ProCaps subsidiary, TWC Construction, one of the larger commercial contractors in Southern Nevada, teamed with engineers and staff at HSN, then built the first such studio within a factory in the country, said Matthew Ryba, CEO of TWC Construction.

“We were doing two to three remotes here a year, and would have to cease operations for at least five days because we had to stage the equipment and move it around,” Ryba said. “It’s a clean-room environment. We can’t have people walking around without hair nets. You can’t be pushing cameras in there.”

Losing that production time was a hindrance because on-air appearances bolstered sales, and it was important to gear up for that by producing vitamins ahead of time. It also meant going to Tampa, Fla., and filming in the HSN studios rather than on the factory floor.

“Doing that a few times per year meant we could not make vitamins for a few weeks each year, which is not a good thing for a vitamin manufacturing company,” said ProCaps founder Andrew Lessman, who appears on HSN. “For years, I have thought about building a glassed-in studio, isolated from our manufacturing floor, so we could make your vitamins — even during live shows.”

Ryba said the studio won’t hinder production when filming isn’t taking place. Walls of the studio open to provide more space, and the factory was realigned to make the operation more efficient.

Setting up the studio in the past was an ordeal, Ryba said. If they wanted a light in the back of a production area, the crew had to string a cord along the ceiling. If they wanted lights around Lessman, they had to hang them from the ceiling.

“If they wanted antennas, they would have to run wires for five days all over the place, so when you walked through you can pick up his voice when he was talking on air and walking through,” Ryba said. “Now it’s plug and go. Now the antenna guy who used to take 12 hours to get everything set up and get a feed, when he came here he had it hooked up in 20 minutes.”

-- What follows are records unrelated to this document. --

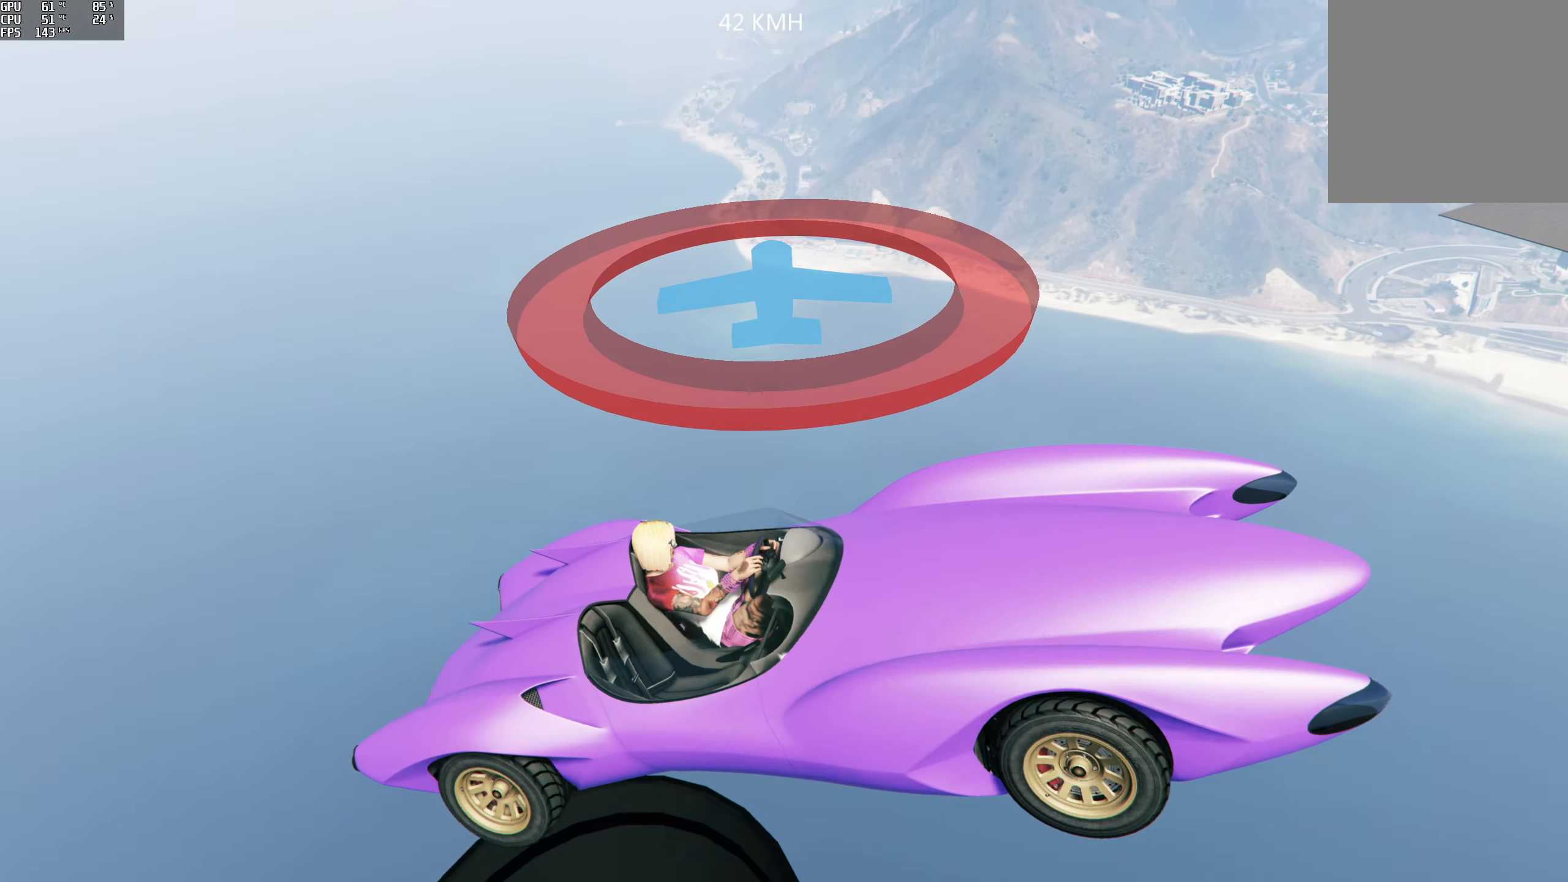
{"buttons": ["R1"], "left_stick": "left", "right_stick": "center", "events": [[117, "R1", "down"]]}
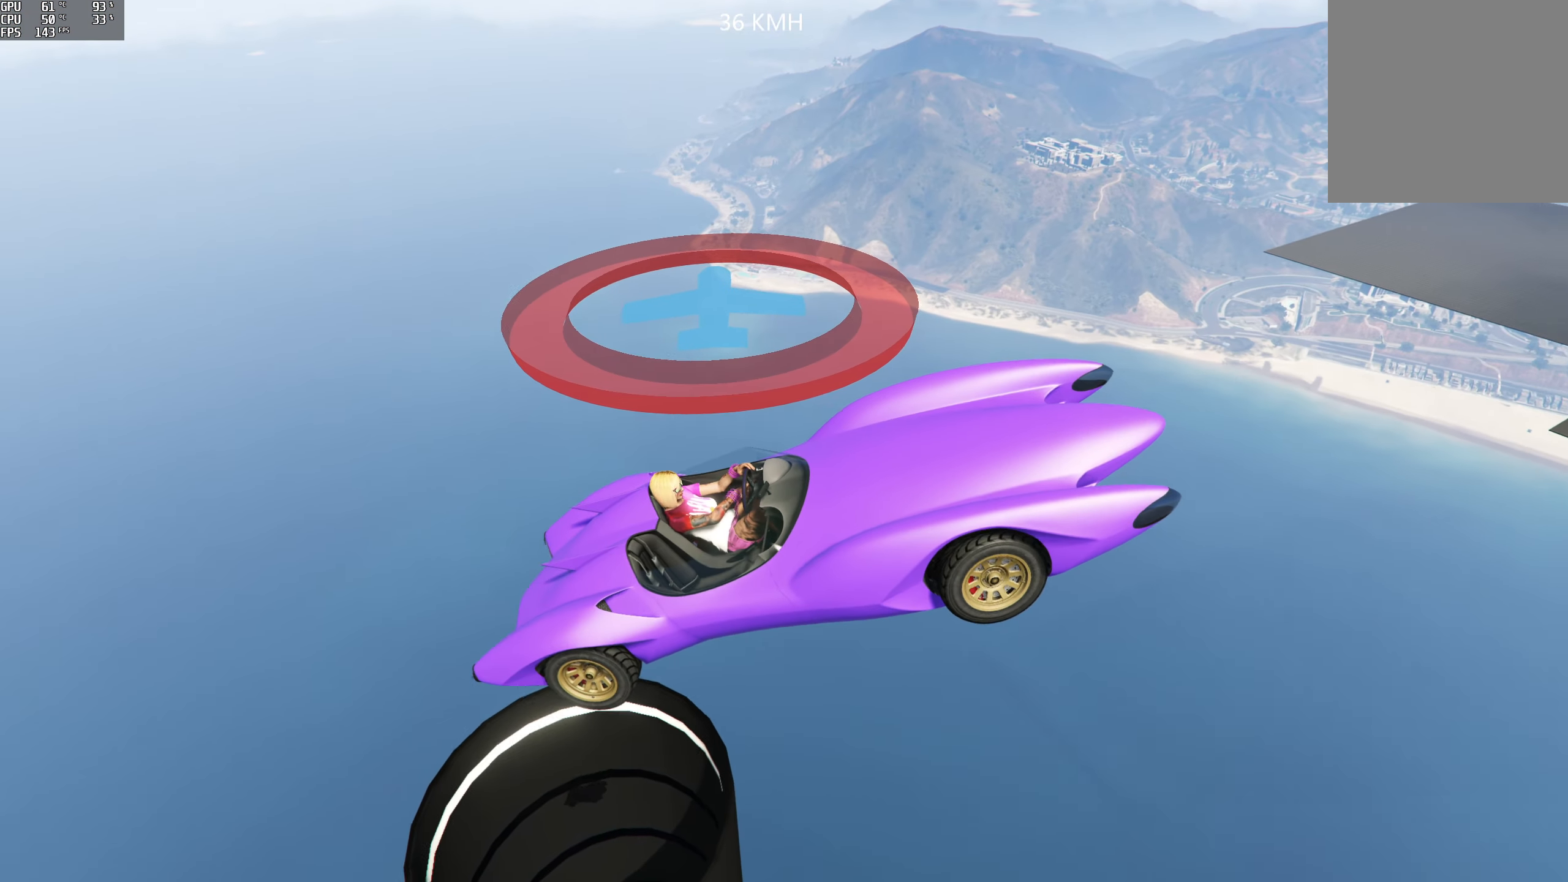
{"buttons": [], "left_stick": "center", "right_stick": "center", "events": [[233, "R1", "up"], [283, "left_stick", "center"]]}
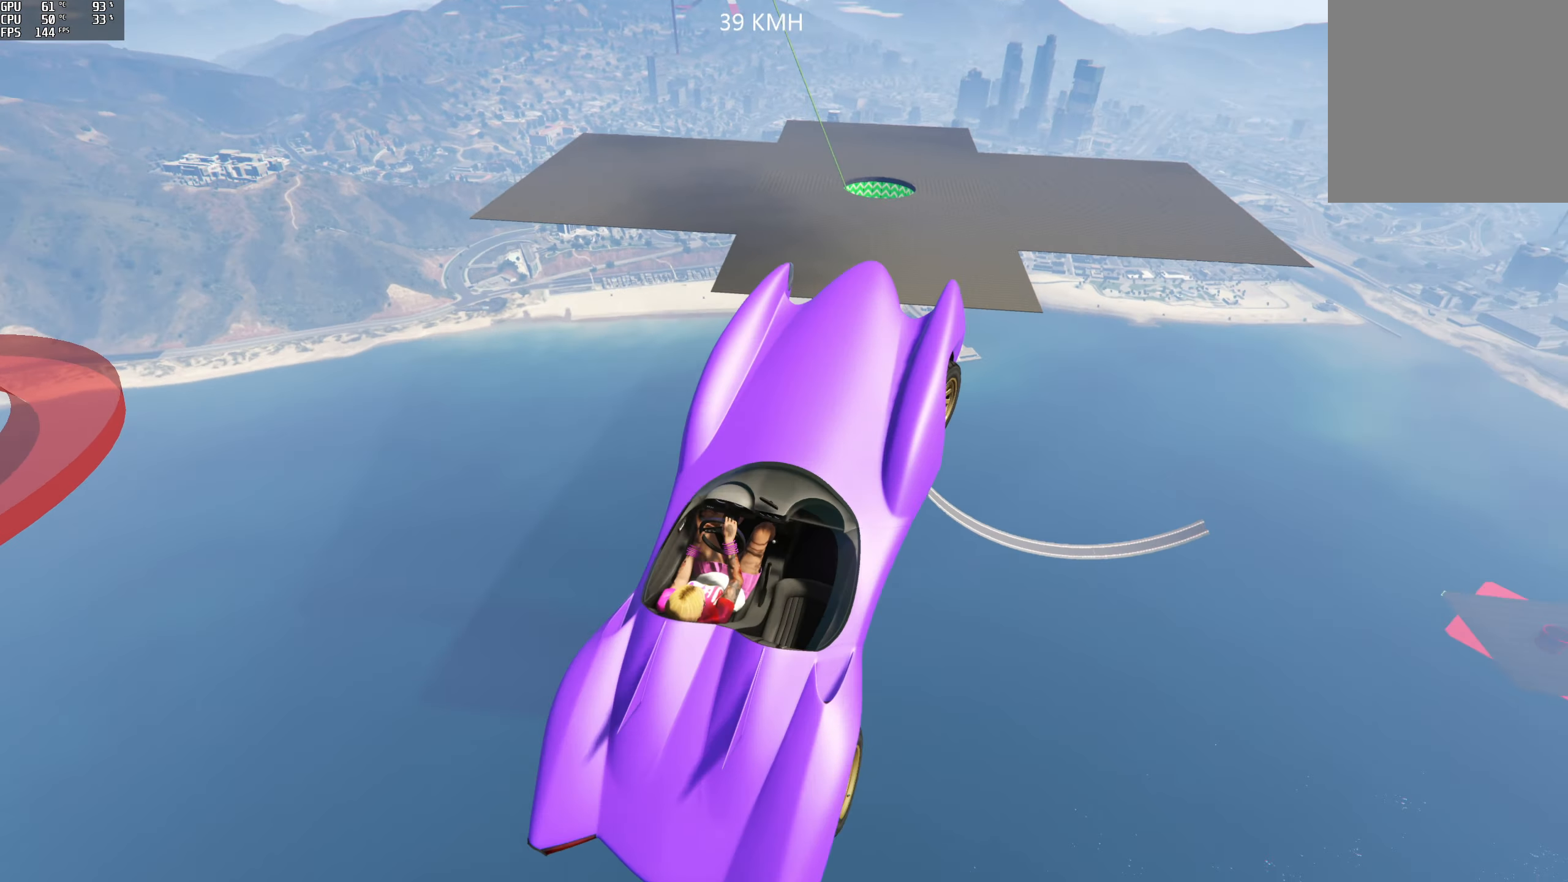
{"buttons": [], "left_stick": "down-left", "right_stick": "left", "events": [[17, "right_stick", "left"], [484, "left_stick", "down-left"]]}
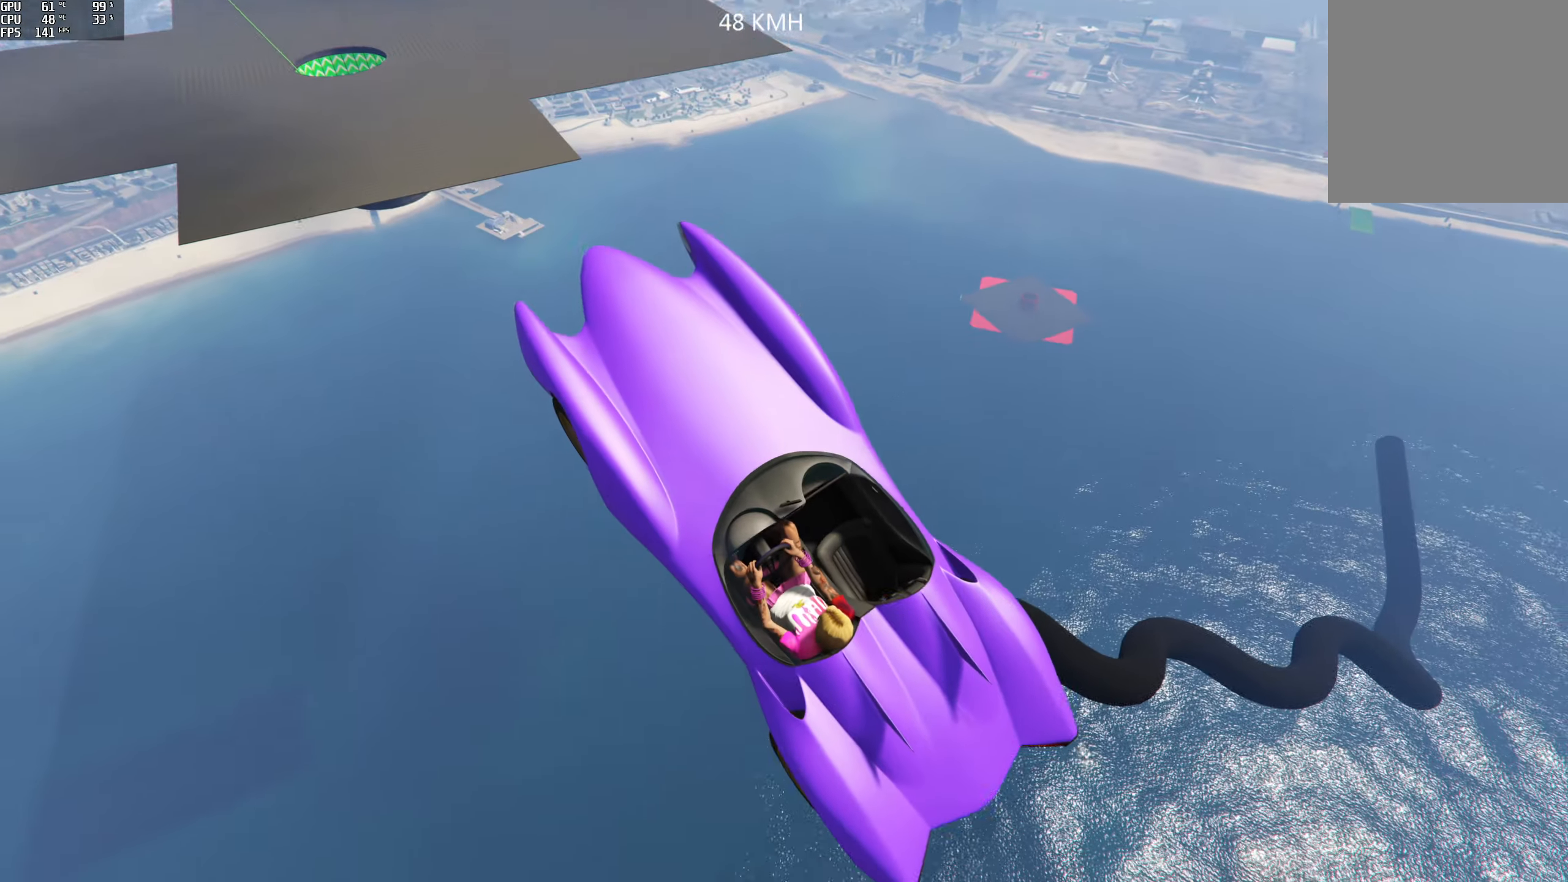
{"buttons": [], "left_stick": "center", "right_stick": "center", "events": [[150, "left_stick", "center"], [350, "right_stick", "center"]]}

The studio includes technology such as a dimmer lighting panel controlling more than 96 modules and a setup for five cameras in the studio and five outside and a movable rear wall that comes down during broadcasts to allow the cameras more room to maneuver, Ryba said.

Despite the space it takes up in the factory, the studio won’t go to waste the days it’s not used by HSN. It will serve as a setting for filming video communications for employees and sales for the Web, officials said.

ProCaps, which has more than 160 employees today, relocated to Henderson from California in 1997 before relocating to its current facility built by TWC in 2003. TWC also builds projects in Arizona, California and Utah.